Ini bukan kali pertama aku hadapin situasi seperti ini. Aku pernah beberapa kali temani mama nganterin papa bertugas. Dan aku pernah nangis dan nggak tidur bisa tidur karena nggak ada papa yang pergi tugas berbulan-bulan bahkan ada yang 1 tahun lebih.
"Hai" tiba-tiba suara Adrian dibelakang aku
"Ah, siapa?" tanya aku kaget langsung meluk mama Tessa
"Kamu ngagetin An, nak" kata mama
"Kakak. Kenapa pake tugas ke Papua segala sih? Kenapa nggak disini saja? tanya Adrian
"Ini tugas negara, adikku yang bawel" kata Adrian sambil mencubit pipi Della
Tiba-tiba aku merasa hawa panas menjalar di seluruh tubuhku.

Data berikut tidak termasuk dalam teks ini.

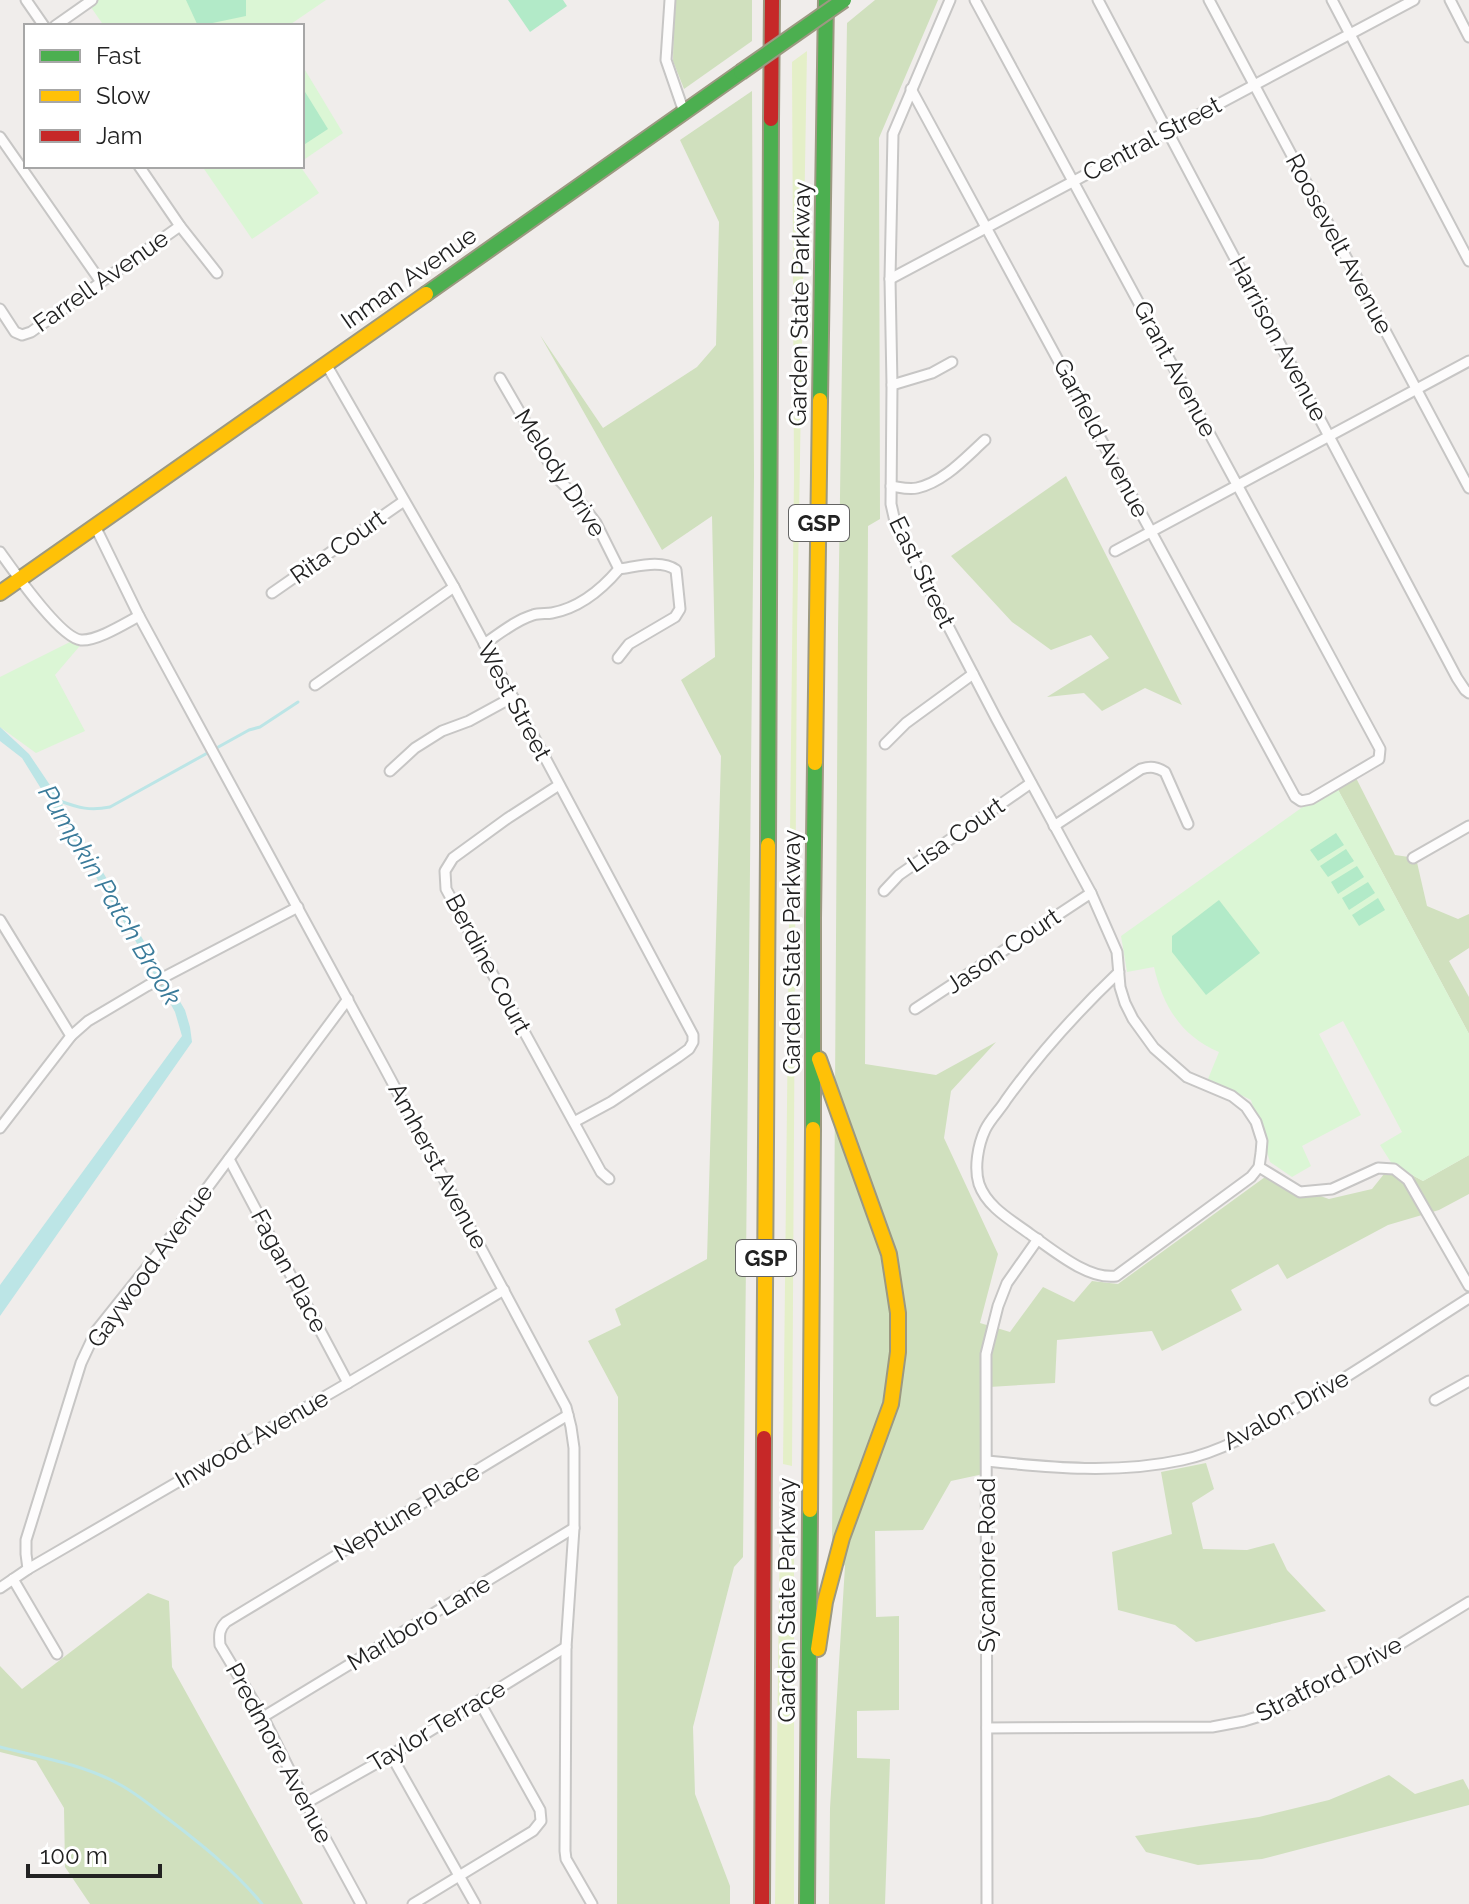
<svg xmlns="http://www.w3.org/2000/svg" width="1469" height="1904" font-family="Raleway,sans-serif">
<rect width="100%" height="100%" fill="#f0edeb"/>
<!-- grass -->
<g fill="#e4efc8">
<path d="M807,51L797,632L792,1466L783,1464L794,477L792,62Z"/>
<path d="M787,1490L790,1491L794,1499V1904H775L780,1519L783,1494Z"/>
</g>
<!-- forest -->
<g fill="#d0e0be">
<path d="M674,0H752V41L684,89L673,61Z"/>
<path d="M875,0H938L879,138L880,519L868,526L865,1064L936,1075L996,1042L951,1091L944,1138L998,1254L980,1323L1010,1332L1043,1287L1074,1302L1092,1281L1118,1284L1265,1177L1329,1199L1372,1189L1392,1164L1423,1181L1469,1155V1194L1439,1210L1388,1225L1287,1279L1278,1264L1231,1290L1242,1310L1162,1351L1152,1331L1057,1340L1055,1383L989,1387L988,1473L951,1481L923,1530L875,1531L876,1617L899,1616V1710L857,1711V1758L890,1759L885,1904H829L830,1808L845,1566L832,1551L838,632L847,23Z"/>
<path d="M752,91L754,476L743,1557L734,1567L693,1727L695,1794L730,1886V1904H617L618,1397L588,1341L621,1325L615,1309L707,1259L721,756L681,680L715,657L712,516L662,550L540,335L603,428L697,367L716,345L719,222L680,140Z"/>
<path d="M1066,476L1182,705L1145,688L1102,711L1084,693L1047,697L1109,658L1091,635L1051,650L1012,622L951,556Z"/>
<path d="M1354,774L1395,855L1416,858L1427,906L1458,919L1469,914V948L1449,961L1469,997V1034L1335,784Z"/>
<path d="M1206,1463L1214,1489L1192,1503L1203,1549L1247,1550L1274,1543L1287,1570L1326,1611L1196,1642L1175,1625L1118,1610L1112,1552L1172,1534L1161,1472Z"/>
<path d="M148,1593L169,1601L172,1667L303,1904H90L65,1867L64,1808L36,1761L0,1752V1666L22,1689Z"/>
<path d="M1389,1775L1415,1794L1463,1779L1469,1790V1805L1262,1859L1198,1865L1146,1852L1135,1836L1259,1817L1329,1800Z"/>
</g>
<!-- park -->
<g fill="#dbf6d5">
<path d="M86,0H326L288,26H104Z"/>
<path d="M302,65L343,133L302,161Z"/>
<path d="M202,166H300L319,193L252,239Z"/>
<path d="M76,639L84,641L55,675L85,731L36,753L0,727V677Z"/>
<path d="M1335,784L1469,1034V1155L1423,1181L1392,1164L1380,1145L1402,1132L1343,1021L1319,1034L1361,1115L1302,1146L1311,1166L1292,1177L1270,1162L1251,1100L1208,1079L1219,1052C1181,1036 1163,1006 1154,967L1127,972L1121,936Z"/>
</g>
<!-- pitch -->
<g fill="#b2eac8">
<path d="M186,0H246V16L198,26Z"/>
<path d="M508,0H563L567,6L530,32Z"/>
<path d="M302,87L328,129L302,146Z"/>
<path d="M1336,833L1344,845L1318,861L1310,850Z"/>
<path d="M1346,849L1354,861L1328,877L1320,866Z"/>
<path d="M1357,866L1364,877L1338,894L1331,882Z"/>
<path d="M1368,882L1375,893L1349,910L1342,898Z"/>
<path d="M1378,898L1385,910L1359,926L1352,915Z"/>
<path d="M1219,900L1260,953L1206,995L1172,952V936Z"/>
</g>
<!-- water -->
<path fill="#bce5e6" d="M0,727L29,754L58,797L185,1010L190,1027L192,1042L0,1316V1285L182,1036L175,1012L135,940L22,758L0,741Z"/>
<g fill="none" stroke-linecap="round" stroke-linejoin="round">
<!-- stream -->
<g stroke="#bce5e6" stroke-width="3">
<path d="M56,802L60,801C79,808 90,811 110,807L249,730L260,727L298,702"/>
<path d="M0,1747C39,1757 81,1764 117,1783C135,1792 151,1806 167,1818C201,1844 235,1871 262,1904"/>
</g>
<!-- street casing -->
<g stroke="#c7c6c5" stroke-width="13">
<g id="street">
<path d="M26,0L44,26"/>
<path d="M670,0L666,60L684,112"/>
<path d="M950,0L893,134L890,279L892,385L891,504L896,526L996,718L1091,893L1117,952L1120,987L1125,1003L1133,1019L1154,1048L1187,1077L1232,1096L1246,1107L1256,1122L1262,1141L1261,1153L1259,1167L1251,1177L1116,1276C1088,1280 1053,1250 1030,1234C1011,1220 987,1207 979,1184C974,1168 978,1145 985,1130C990,1119 1000,1110 1006,1100C1039,1054 1078,1011 1119,972"/>
<path d="M1098,0L1457,678L1465,690L1469,693"/>
<path d="M1209,0L1469,488"/>
<path d="M1332,0L1469,261"/>
<path d="M1450,0L1469,37"/>
<path d="M55,26L92,0"/>
<path d="M911,89L1295,797L1301,801L1311,799L1379,759L1380,749L975,0"/>
<path d="M0,137L101,282"/>
<path d="M139,166L180,226L217,273"/>
<path d="M890,279L1414,0"/>
<path d="M0,309L15,332L22,335L31,332L180,226"/>
<path d="M326,364L454,587L693,1035V1042L689,1049L678,1057L611,1102L574,1122"/>
<path d="M500,378L559,480L577,498L596,523L619,569"/>
<path d="M892,385L932,373L952,362"/>
<path d="M891,486C899,487 908,490 917,488C944,482 965,458 985,440"/>
<path d="M95,526L139,616L383,1065L566,1407L571,1427L574,1448V1528L566,1647L565,1851L566,1859L592,1904"/>
<path d="M1115,551L1469,361"/>
<path d="M0,552C13,570 60,638 81,640C97,641 124,624 139,616"/>
<path d="M272,593L404,501"/>
<path d="M484,644C499,634 516,620 533,615C539,613 546,614 552,613C579,608 602,589 619,569"/>
<path d="M618,658L629,644L675,617L680,609L676,570C661,559 636,567 619,569"/>
<path d="M315,685L454,587"/>
<path d="M885,744L906,723L973,674"/>
<path d="M390,771L415,748L442,731L469,721L513,697"/>
<path d="M559,785L508,818L453,858L445,871L446,889L601,1172L609,1179"/>
<path d="M1054,826L1141,769C1151,766 1157,767 1165,772L1188,824"/>
<path d="M1413,858L1469,826"/>
<path d="M884,891L899,875L1031,783"/>
<path d="M0,920L71,1036"/>
<path d="M915,1009L1091,893"/>
<path d="M0,1128L71,1036L88,1021L147,986L298,907"/>
<path d="M229,1159L348,1383"/>
<path d="M1259,1167L1300,1192L1332,1189L1378,1168L1394,1169L1408,1180L1469,1286"/>
<path d="M1435,1400L1469,1381"/>
<path d="M987,1461C1053,1468 1117,1474 1182,1460C1226,1451 1266,1425 1304,1403C1360,1369 1414,1333 1469,1298"/>
<path d="M28,1569L26,1554V1540L81,1363L96,1331L164,1246L348,999"/>
<path d="M13,1579L57,1654"/>
<path d="M0,1588L28,1569L348,1383L504,1290"/>
<path d="M263,1717L574,1528"/>
<path d="M987,1728L1212,1727L1244,1721L1267,1714L1297,1700L1397,1646L1469,1602"/>
<path d="M391,1755L475,1904"/>
<path d="M306,1803L391,1755L566,1647"/>
<path d="M361,1904L306,1803L263,1717L220,1645C219,1635 219,1629 226,1622L568,1415"/>
<path d="M413,1904L533,1831L541,1821L540,1810L479,1701"/>
<path d="M987,1904L986,1354L998,1306L1007,1283L1038,1239"/>
</g>
</g>
<!-- fast casing -->
<g stroke="#9c9981" stroke-width="18">
<g id="fast">
<path d="M426,294L741,72"/>
<path d="M820,400L826,0"/>
<path d="M768,845L771,119"/>
<path d="M813,1129V918L815,763"/>
<path d="M807,1904L810,1510"/>
</g>
</g>
<!-- slow casing -->
<g stroke="#9c9981" stroke-width="18">
<g id="slow">
<path d="M0,593L426,294"/>
<path d="M815,763L820,400"/>
<path d="M764,1438L768,845"/>
<path d="M810,1510L813,1129"/>
<path d="M818,1649L825,1602L842,1538L891,1404L898,1352V1313L889,1254L819,1059"/>
</g>
</g>
<!-- jam casing -->
<g stroke="#9c9981" stroke-width="18">
<g id="jam">
<path d="M771,119L772,0"/>
<path d="M762,1904L764,1438"/>
</g>
</g>
<!-- street -->
<use href="#street" stroke="#fdfcfc" stroke-width="9"/>
<!-- fast -->
<use href="#fast" stroke="#4caf50" stroke-width="14"/>
<!-- slow -->
<use href="#slow" stroke="#ffc107" stroke-width="14"/>
<!-- jam -->
<use href="#jam" stroke="#c62828" stroke-width="14"/>
<!-- fast-bridge casing -->
<g stroke="#9c9981" stroke-width="18" stroke-linecap="butt">
<path id="fast-bridge" d="M741,72L844,0"/>
</g>
<!-- fast-bridge -->
<use href="#fast-bridge" stroke="#4caf50" stroke-width="14"/>
</g>
<g text-anchor="middle" stroke-width="6" stroke-linejoin="round" paint-order="stroke">
<!-- shield labels -->
<g fill="#fff" stroke="#646464" stroke-width="2">
<rect x="789" y="505" width="60" height="36" rx="6"/>
<rect x="736" y="1240" width="60" height="36" rx="6"/>
</g>
<g font-size="22" font-weight="bold" fill="#222">
<text x="819" y="531">GSP</text>
<text x="766" y="1266">GSP</text>
</g>
<!-- street labels -->
<g font-size="24" fill="#222" stroke="#fff">
<text transform="translate(1152 139) rotate(-28)" y="8">Central Street</text>
<text transform="translate(1339 244) rotate(62)" y="8">Roosevelt Avenue</text>
<text transform="translate(409 278) rotate(-35)" y="8">Inman Avenue</text>
<text transform="translate(101 281) rotate(-35)" y="8">Farrell Avenue</text>
<text transform="translate(800 304) rotate(-89)" y="8">Garden State Parkway</text>
<text transform="translate(1278 339) rotate(62)" y="8">Harrison Avenue</text>
<text transform="translate(1175 369) rotate(62)" y="8">Grant Avenue</text>
<text transform="translate(1101 438) rotate(62)" y="8">Garfield Avenue</text>
<text transform="translate(560 473) rotate(57)" y="8">Melody Drive</text>
<text transform="translate(338 547) rotate(-35)" y="8">Rita Court</text>
<text transform="translate(922 572) rotate(64)" y="8">East Street</text>
<text transform="translate(514 701) rotate(62)" y="8">West Street</text>
<text transform="translate(956 835) rotate(-35)" y="8">Lisa Court</text>
<text transform="translate(1003 951) rotate(-34)" y="8">Jason Court</text>
<text transform="translate(792 952) rotate(-90)" y="8">Garden State Parkway</text>
<text transform="translate(488 964) rotate(62)" y="8">Berdine Court</text>
<text transform="translate(438 1166) rotate(62)" y="8">Amherst Avenue</text>
<text transform="translate(150 1266) rotate(-54)" y="8">Gaywood Avenue</text>
<text transform="translate(289 1271) rotate(62)" y="8">Fagan Place</text>
<text transform="translate(1286 1410) rotate(-29)" y="8">Avalon Drive</text>
<text transform="translate(252 1439) rotate(-30)" y="8">Inwood Avenue</text>
<text transform="translate(407 1512) rotate(-31)" y="8">Neptune Place</text>
<text transform="translate(987 1565) rotate(-90)" y="8">Sycamore Road</text>
<text transform="translate(787 1600) rotate(-90)" y="8">Garden State Parkway</text>
<text transform="translate(419 1623) rotate(-31)" y="8">Marlboro Lane</text>
<text transform="translate(1329 1679) rotate(-27)" y="8">Stratford Drive</text>
<text transform="translate(437 1726) rotate(-31)" y="8">Taylor Terrace</text>
<text transform="translate(279 1753) rotate(62)" y="8">Predmore Avenue</text>
</g>
<!-- water labels -->
<g font-size="26" font-style="italic" fill="#3a7b9a" stroke="#fff">
<text transform="translate(110 895) rotate(59)" y="9">Pumpkin Patch Brook</text>
</g>
</g>
<!-- legend -->
<rect x="24" y="24" width="280" height="144" fill="#ffffff" stroke="#a7a7a7" stroke-width="2"/>
<rect x="40" y="50" width="40" height="12" fill="#4caf50" stroke="#a7a7a7" stroke-width="2"/>
<text x="96" y="64" font-size="24" fill="#222222">Fast</text>
<rect x="40" y="90" width="40" height="12" fill="#ffc107" stroke="#a7a7a7" stroke-width="2"/>
<text x="96" y="104" font-size="24" fill="#222222">Slow</text>
<rect x="40" y="130" width="40" height="12" fill="#c62828" stroke="#a7a7a7" stroke-width="2"/>
<text x="96" y="144" font-size="24" fill="#222222">Jam</text>
<!-- scale -->
<path d="M28 1864v12h132v-12" fill="none" stroke="#222222" stroke-width="4"/>
<text x="40" y="1864" font-size="24" fill="#222222" stroke="#ffffff" stroke-width="6" paint-order="stroke">100 m</text>
</svg>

Dan mataku terasa penuh dengan air mata.
"Kamu kenapa, nak?' tanya mama Tessa
"Nggak kenapa-napa, ma" jawabku
"Kalau mau nangis, nangis aja nak" kata mama
Aku tersenyum kecut sambil menahan air mata yang hampir luluh "Sini aku peluk" kata Adrian menarik tanganku dan memelukku di depan mama dan Della
"Malu Adrian" kataku di dalam pelukannya
"Nggak usah malu, sayang. Dipeluk pacar sendiri kok" kata Adrian
"Adrian pasti pulang An" kata mama sambil mengelus pundak belakangku
"Maafkan An, ya ma" kataku masih dalam pelukan Adrian.
Della yang melihatku nangis malah ikut pelukin Adrian dan nangis bareng
Tiba waktunya Adrian dengan rekan-rekannya harus berangkat. "Jaga diri di sana, jangan lupa berdoa. Ingat pesan papa ya, Yang" kataku mengingatkan Adrian lagi
"Siap sayangku. Jangan lupa sering-sering main ke rumah. Temani mama dan Della ya. Aku titip mereka berdua" kata Adrian masih tetap memelukku.